On Orphic Criticism and Occult Poetics, AWP 2019


by Simon Calder

I propose that we need a hermetic means of approaching literature – the interpretive pose of the mystic, the magician, the mage.

So declares Ed Simon in his contribution, ‘Moved the Universe: Notes towards an Orphic Criticism,’ to Berfrois: The Book, which I read while holding down the Berfrois fort on my first morning at this year’s Association of Writers and Poets (AWP) conference in Portland, Oregon.

As poet Calliope Michail relieved me from our table, freeing me to explore the rest of the book fair and conference, it was as though Simon’s call for a reading of poems “not as texts but as prayers” had cast a spell upon everything that was to follow.

With every turn I encountered a reverence regarding “literature’s sense of the ineffable, the numinous, the transcendent, the ecstatic;” around every corner a reminder of Simon’s reflections on “Calliope with her tales of brave Ulysses”: “if there is a sense of the sacred, occult, or even superstitious in that model of the muse, then I lustily embrace that.”

One of the first tables I encountered beyond Berfrois’ was that of a Canadian press named Ekstasis, a word that has its roots in the Ancient Greek ἔκστασις, meaning “to stand outside oneself.”

Having been reminded of that fact of etymology by poet, editor, and dancer Carol Ann Sokoloff, I acquired a copy of her New Sufi Songs and Dances and lustily embraced that book’s pronouncement: that “The Soul expresses its inexhaustible energy in so many ways, all of which are characteristic of its celestial relationship with the feeling heart.”

When asked what manner of books I was seeking by a woman working at the Red Hen Press table, I followed Simon and Sokoloff’s suite. “The mystical!” I responded with enthusiasm, then was handed a copy of Katharine Coles’ Wayward. The cover of Coles’ collection, which my new Red Hen friend had designed, contained an image of The Fool from the Major Arcana tarot deck.

Later conversing with Coles, I learned how the cover designer’s intervention saved the fool: the book’s back cover reverses the image on its front cover, Coles showed me, granting the fool a second cliff upon which to land after lifting his foot from the first.

The book that my fool-saving Red Hen friend thought most fitting for my needs was Cai Emmons’ Weather Woman, a novel whose protagonist “discovers her deep connection to the natural world has given her an ability to affect natural forces.” The blurb on the back cover continues: “a woman experiencing power for the first time in her life, she must figure out what she can do for the world without hurting it further.”

“It’s low fantasy,” Emmons, who was present, signing copies, explained to me: “the world is recognizably ours, but with this one, new disorienting component.”

“The main character’s discovery that she has this previously unrecognized power?” I asked.


“So the novel dramatizes her in the act of discovering that she has this power? undergoing and overcoming doubt that she truly has this power?”

“Yes,” Emmons responded, “it’s a book about female empowerment.”

“And manifestation?”

“Yes! The manifestation of attunement, an attunement between responsibility and power.”

One of the first panels I attended after having purchased Wayward and Weather Woman had much to do with the same subjects: female empowerment; manifestation; and the attunement of responsibility and power.

● ● ● ●

THE PROBLEM: From the essay on Orphic criticism, reproduce word for word the passage that begins with the words containing "I propose that" and ends with "was to follow.".

[Records taken from a collection]
● ● ● ●

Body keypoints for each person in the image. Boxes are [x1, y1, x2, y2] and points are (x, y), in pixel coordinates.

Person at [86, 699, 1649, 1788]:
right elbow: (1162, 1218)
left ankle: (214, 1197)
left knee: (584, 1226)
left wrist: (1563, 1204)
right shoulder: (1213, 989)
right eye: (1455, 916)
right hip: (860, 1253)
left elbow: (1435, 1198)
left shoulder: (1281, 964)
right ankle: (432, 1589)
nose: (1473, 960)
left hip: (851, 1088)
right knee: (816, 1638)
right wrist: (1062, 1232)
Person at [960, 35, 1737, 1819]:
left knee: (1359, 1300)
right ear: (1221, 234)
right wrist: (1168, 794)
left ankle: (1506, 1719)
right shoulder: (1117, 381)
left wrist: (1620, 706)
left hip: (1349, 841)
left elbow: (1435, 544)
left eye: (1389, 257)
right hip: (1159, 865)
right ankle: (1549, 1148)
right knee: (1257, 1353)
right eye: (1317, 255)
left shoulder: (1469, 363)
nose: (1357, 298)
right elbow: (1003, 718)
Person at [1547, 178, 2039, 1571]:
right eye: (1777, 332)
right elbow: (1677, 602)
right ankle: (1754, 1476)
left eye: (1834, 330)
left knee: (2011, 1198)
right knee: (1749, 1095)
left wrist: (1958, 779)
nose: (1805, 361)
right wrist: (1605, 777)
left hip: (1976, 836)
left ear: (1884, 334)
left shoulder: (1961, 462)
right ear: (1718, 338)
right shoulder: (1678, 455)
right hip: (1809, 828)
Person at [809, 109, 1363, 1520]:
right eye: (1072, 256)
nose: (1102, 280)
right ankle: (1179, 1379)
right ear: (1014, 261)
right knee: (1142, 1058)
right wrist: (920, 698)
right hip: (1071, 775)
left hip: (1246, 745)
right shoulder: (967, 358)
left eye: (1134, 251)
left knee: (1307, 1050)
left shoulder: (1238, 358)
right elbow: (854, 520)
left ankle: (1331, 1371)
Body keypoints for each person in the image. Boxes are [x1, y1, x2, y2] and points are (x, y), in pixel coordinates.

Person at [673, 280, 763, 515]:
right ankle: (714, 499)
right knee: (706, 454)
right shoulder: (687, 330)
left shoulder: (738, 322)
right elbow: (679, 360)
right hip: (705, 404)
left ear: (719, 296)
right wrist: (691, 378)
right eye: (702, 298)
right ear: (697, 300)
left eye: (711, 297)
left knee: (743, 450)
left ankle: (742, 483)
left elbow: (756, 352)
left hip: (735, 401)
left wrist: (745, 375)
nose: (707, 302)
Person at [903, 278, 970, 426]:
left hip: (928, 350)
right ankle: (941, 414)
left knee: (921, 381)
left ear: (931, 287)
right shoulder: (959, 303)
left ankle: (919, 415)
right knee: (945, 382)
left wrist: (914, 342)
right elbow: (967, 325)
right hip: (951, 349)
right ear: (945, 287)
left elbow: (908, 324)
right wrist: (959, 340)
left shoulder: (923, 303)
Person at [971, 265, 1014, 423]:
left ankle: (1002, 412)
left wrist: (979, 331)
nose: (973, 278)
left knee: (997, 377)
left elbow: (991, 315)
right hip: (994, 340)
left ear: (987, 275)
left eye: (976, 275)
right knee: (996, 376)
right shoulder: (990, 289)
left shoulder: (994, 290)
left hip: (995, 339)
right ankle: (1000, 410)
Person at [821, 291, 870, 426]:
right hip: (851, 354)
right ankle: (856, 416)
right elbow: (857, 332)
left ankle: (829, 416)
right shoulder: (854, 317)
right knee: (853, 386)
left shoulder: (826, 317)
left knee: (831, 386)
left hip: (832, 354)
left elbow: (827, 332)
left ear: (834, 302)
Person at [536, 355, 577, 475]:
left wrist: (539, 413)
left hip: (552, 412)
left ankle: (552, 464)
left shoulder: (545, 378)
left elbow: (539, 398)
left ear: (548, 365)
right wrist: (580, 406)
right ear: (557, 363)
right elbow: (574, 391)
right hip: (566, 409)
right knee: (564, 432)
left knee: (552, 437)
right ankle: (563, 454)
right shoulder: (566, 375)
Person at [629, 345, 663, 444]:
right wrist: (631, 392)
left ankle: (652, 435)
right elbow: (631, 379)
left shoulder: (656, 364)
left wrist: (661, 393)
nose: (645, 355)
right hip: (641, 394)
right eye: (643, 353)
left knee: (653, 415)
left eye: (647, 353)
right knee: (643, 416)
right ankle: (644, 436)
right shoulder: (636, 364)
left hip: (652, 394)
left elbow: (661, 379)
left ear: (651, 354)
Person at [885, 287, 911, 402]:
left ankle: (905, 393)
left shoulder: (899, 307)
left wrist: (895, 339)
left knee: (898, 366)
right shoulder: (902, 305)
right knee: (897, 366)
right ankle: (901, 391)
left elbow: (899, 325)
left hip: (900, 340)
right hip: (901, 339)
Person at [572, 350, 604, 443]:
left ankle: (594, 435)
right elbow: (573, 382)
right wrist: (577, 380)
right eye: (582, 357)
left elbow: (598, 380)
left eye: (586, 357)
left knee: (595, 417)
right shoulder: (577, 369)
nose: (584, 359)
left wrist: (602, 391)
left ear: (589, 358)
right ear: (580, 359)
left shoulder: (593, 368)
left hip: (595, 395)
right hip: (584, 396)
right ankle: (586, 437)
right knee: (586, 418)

● ● ● ●

YOUR SOLUTION:
I propose that we need a hermetic means of approaching literature – the interpretive pose of the mystic, the magician, the mage.

So declares Ed Simon in his contribution, ‘Moved the Universe: Notes towards an Orphic Criticism,’ to Berfrois: The Book, which I read while holding down the Berfrois fort on my first morning at this year’s Association of Writers and Poets (AWP) conference in Portland, Oregon.

As poet Calliope Michail relieved me from our table, freeing me to explore the rest of the book fair and conference, it was as though Simon’s call for a reading of poems “not as texts but as prayers” had cast a spell upon everything that was to follow.